- [Your objective]
Pick out each line of the records that includes the string "Introduction", and copy it.

- [Data]
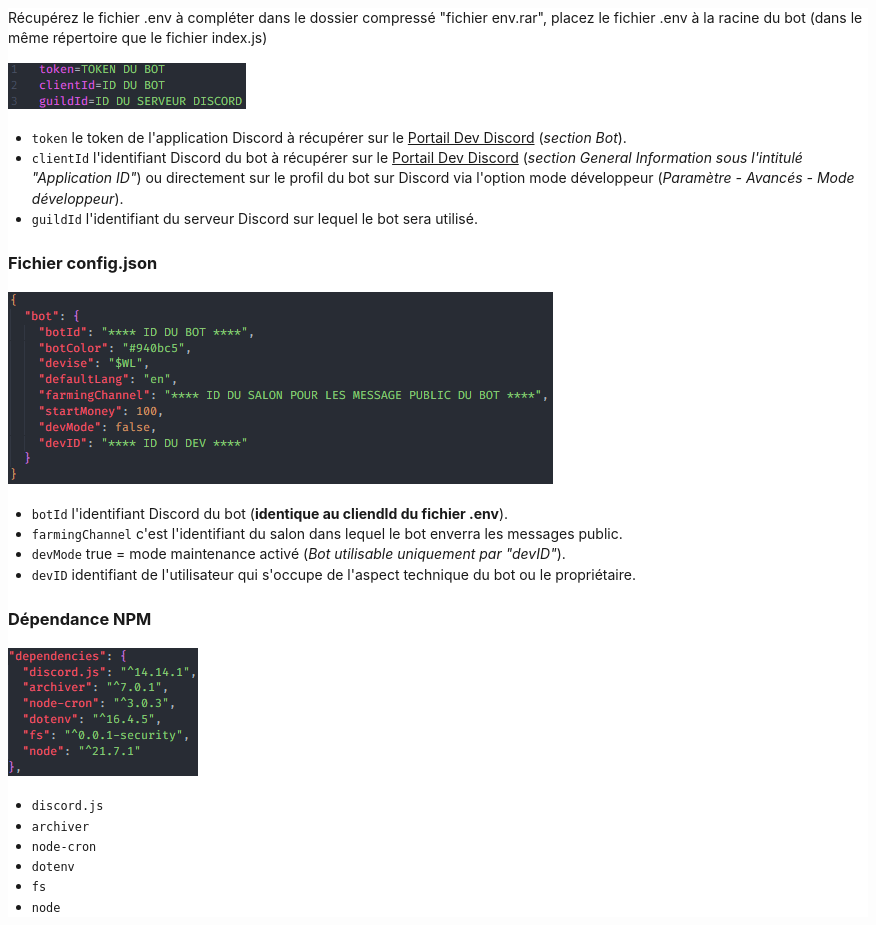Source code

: Récupérez le fichier .env à compléter dans le dossier compressé "fichier env.rar", placez le fichier .env à la racine du bot (dans le même répertoire que le fichier index.js)

![installation bot](./readme_assets/install_bot6.png)

- `token` le token de l'application Discord à récupérer sur le [Portail Dev Discord](https://discord.com/developers/applications) (*section Bot*).
- `clientId` l'identifiant Discord du bot à récupérer sur le [Portail Dev Discord](https://discord.com/developers/applications) (*section General Information sous l'intitulé "Application ID"*) ou directement sur le profil du bot sur Discord via l'option mode développeur (*Paramètre - Avancés - Mode développeur*).
- `guildId` l'identifiant du serveur Discord sur lequel le bot sera utilisé.

### Fichier config.json

![config](./readme_assets/config.png)

- `botId`  l'identifiant Discord du bot (**identique au cliendId du fichier .env**).
- `farmingChannel` c'est l'identifiant du salon dans lequel le bot enverra les messages public.
- `devMode` true = mode maintenance activé (*Bot utilisable uniquement par "devID"*).
- `devID` identifiant de l'utilisateur qui s'occupe de l'aspect technique du bot ou le propriétaire.

### Dépendance NPM

![package](./readme_assets/package.png)

- `discord.js` 
- `archiver`
- `node-cron`
- `dotenv`
- `fs`
- `node`
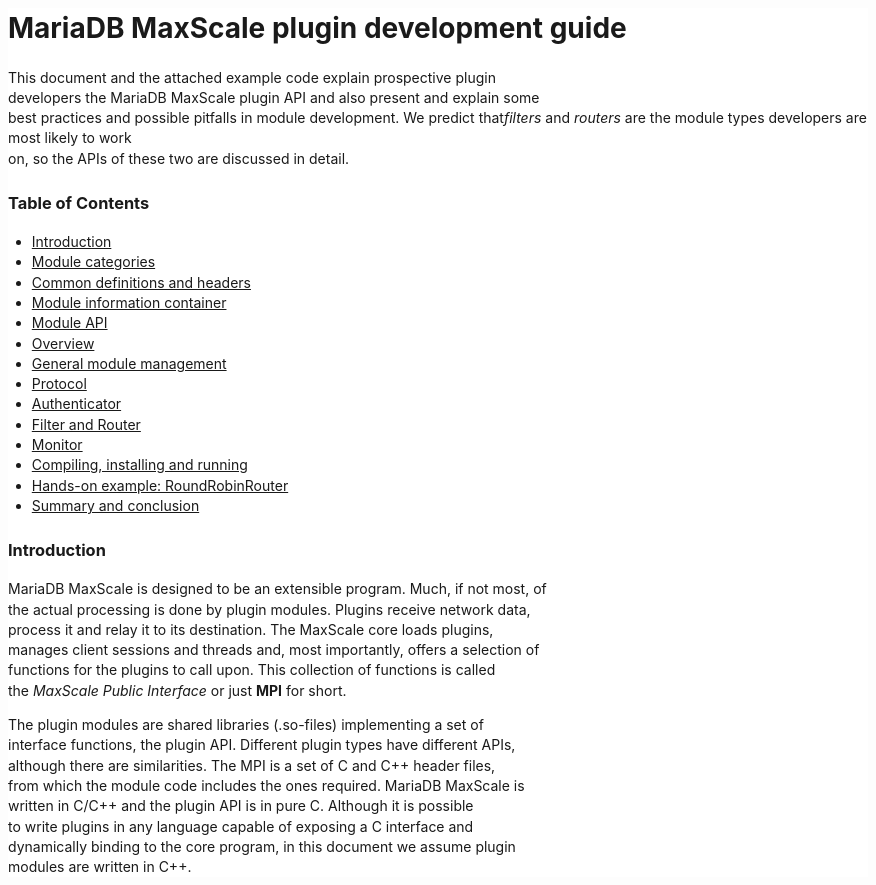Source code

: # MariaDB MaxScale plugin development guide

This document and the attached example code explain prospective plugin\
developers the MariaDB MaxScale plugin API and also present and explain some\
best practices and possible pitfalls in module development. We predict tha&#x74;_&#x66;ilters_ and _routers_ are the module types developers are most likely to work\
on, so the APIs of these two are discussed in detail.

### Table of Contents

* [Introduction](mariadb-maxscale-22-mariadb-maxscale-plugin-development-guide.md#introduction)
* [Module categories](mariadb-maxscale-22-mariadb-maxscale-plugin-development-guide.md#module-categories)
* [Common definitions and headers](mariadb-maxscale-22-mariadb-maxscale-plugin-development-guide.md#common-definitions-and-headers)
* [Module information container](mariadb-maxscale-22-mariadb-maxscale-plugin-development-guide.md#module-information-container)
* [Module API](mariadb-maxscale-22-mariadb-maxscale-plugin-development-guide.md#module-api)
* [Overview](mariadb-maxscale-22-mariadb-maxscale-plugin-development-guide.md#overview)
* [General module management](mariadb-maxscale-22-mariadb-maxscale-plugin-development-guide.md#general-module-management)
* [Protocol](mariadb-maxscale-22-mariadb-maxscale-plugin-development-guide.md#protocol)
* [Authenticator](mariadb-maxscale-22-mariadb-maxscale-plugin-development-guide.md#authenticator)
* [Filter and Router](mariadb-maxscale-22-mariadb-maxscale-plugin-development-guide.md#filter-and-router)
* [Monitor](mariadb-maxscale-22-mariadb-maxscale-plugin-development-guide.md#monitor)
* [Compiling, installing and running](mariadb-maxscale-22-mariadb-maxscale-plugin-development-guide.md#compiling-installing-and-running)
* [Hands-on example: RoundRobinRouter](mariadb-maxscale-22-mariadb-maxscale-plugin-development-guide.md#hands-on-example-roundrobinrouter)
* [Summary and conclusion](mariadb-maxscale-22-mariadb-maxscale-plugin-development-guide.md#summary-and-conclusion)

### Introduction

MariaDB MaxScale is designed to be an extensible program. Much, if not most, of\
the actual processing is done by plugin modules. Plugins receive network data,\
process it and relay it to its destination. The MaxScale core loads plugins,\
manages client sessions and threads and, most importantly, offers a selection of\
functions for the plugins to call upon. This collection of functions is called\
the _MaxScale Public Interface_ or just **MPI** for short.

The plugin modules are shared libraries (.so-files) implementing a set of\
interface functions, the plugin API. Different plugin types have different APIs,\
although there are similarities. The MPI is a set of C and C++ header files,\
from which the module code includes the ones required. MariaDB MaxScale is\
written in C/C++ and the plugin API is in pure C. Although it is possible\
to write plugins in any language capable of exposing a C interface and\
dynamically binding to the core program, in this document we assume plugin\
modules are written in C++.
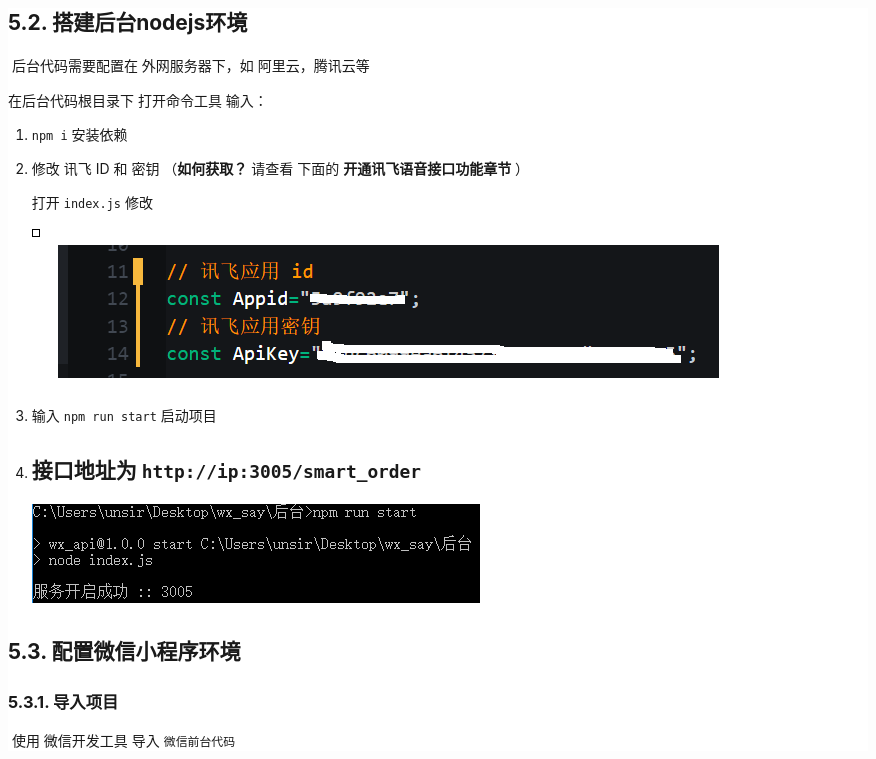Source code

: 

## 5.2. 搭建后台nodejs环境

​	后台代码需要配置在 外网服务器下，如 阿里云，腾讯云等

在后台代码根目录下 打开命令工具   输入：

1. `npm i` 安装依赖

2. 修改 讯飞 ID 和 密钥  （**如何获取？**  请查看 下面的  **开通讯飞语音接口功能章节** ）

   打开 `index.js`  修改

   ![1526639696874](images/1526639696874.png)

3. 输入 `npm run start` 启动项目 

4. ## 接口地址为  `http://ip:3005/smart_order`   

   ![1526639896820](images/1526639896820.png)



## 5.3. 配置微信小程序环境

### 5.3.1. 导入项目

​	使用 微信开发工具 导入 `微信前台代码` 
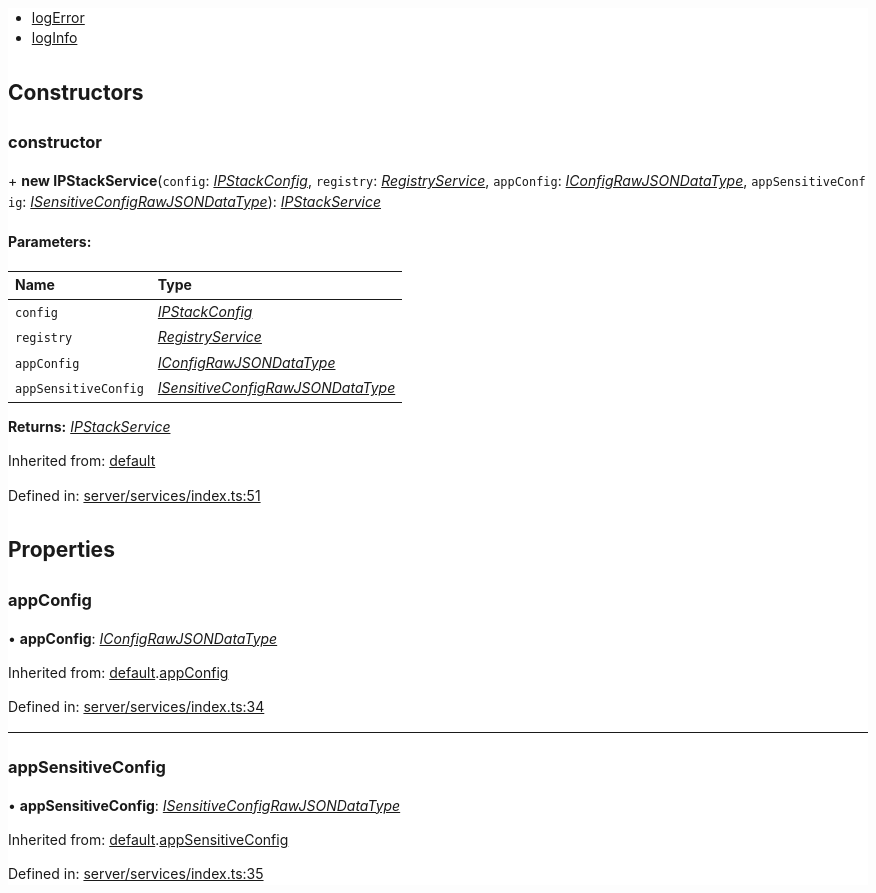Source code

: - [logError](server_services_ipstack.ipstackservice.md#logerror)
- [logInfo](server_services_ipstack.ipstackservice.md#loginfo)

## Constructors

### constructor

\+ **new IPStackService**(`config`: [*IPStackConfig*](../interfaces/server_services_ipstack.ipstackconfig.md), `registry`: [*RegistryService*](server_services_registry.registryservice.md), `appConfig`: [*IConfigRawJSONDataType*](../interfaces/config.iconfigrawjsondatatype.md), `appSensitiveConfig`: [*ISensitiveConfigRawJSONDataType*](../interfaces/config.isensitiveconfigrawjsondatatype.md)): [*IPStackService*](server_services_ipstack.ipstackservice.md)

#### Parameters:

Name | Type |
:------ | :------ |
`config` | [*IPStackConfig*](../interfaces/server_services_ipstack.ipstackconfig.md) |
`registry` | [*RegistryService*](server_services_registry.registryservice.md) |
`appConfig` | [*IConfigRawJSONDataType*](../interfaces/config.iconfigrawjsondatatype.md) |
`appSensitiveConfig` | [*ISensitiveConfigRawJSONDataType*](../interfaces/config.isensitiveconfigrawjsondatatype.md) |

**Returns:** [*IPStackService*](server_services_ipstack.ipstackservice.md)

Inherited from: [default](server_services_base_userlocalizationprovider.default.md)

Defined in: [server/services/index.ts:51](https://github.com/onzag/itemize/blob/55e63f2c/server/services/index.ts#L51)

## Properties

### appConfig

• **appConfig**: [*IConfigRawJSONDataType*](../interfaces/config.iconfigrawjsondatatype.md)

Inherited from: [default](server_services_base_userlocalizationprovider.default.md).[appConfig](server_services_base_userlocalizationprovider.default.md#appconfig)

Defined in: [server/services/index.ts:34](https://github.com/onzag/itemize/blob/55e63f2c/server/services/index.ts#L34)

___

### appSensitiveConfig

• **appSensitiveConfig**: [*ISensitiveConfigRawJSONDataType*](../interfaces/config.isensitiveconfigrawjsondatatype.md)

Inherited from: [default](server_services_base_userlocalizationprovider.default.md).[appSensitiveConfig](server_services_base_userlocalizationprovider.default.md#appsensitiveconfig)

Defined in: [server/services/index.ts:35](https://github.com/onzag/itemize/blob/55e63f2c/server/services/index.ts#L35)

- [Task result]
* [Introduction](mariadb-maxscale-22-mariadb-maxscale-plugin-development-guide.md#introduction)
### Introduction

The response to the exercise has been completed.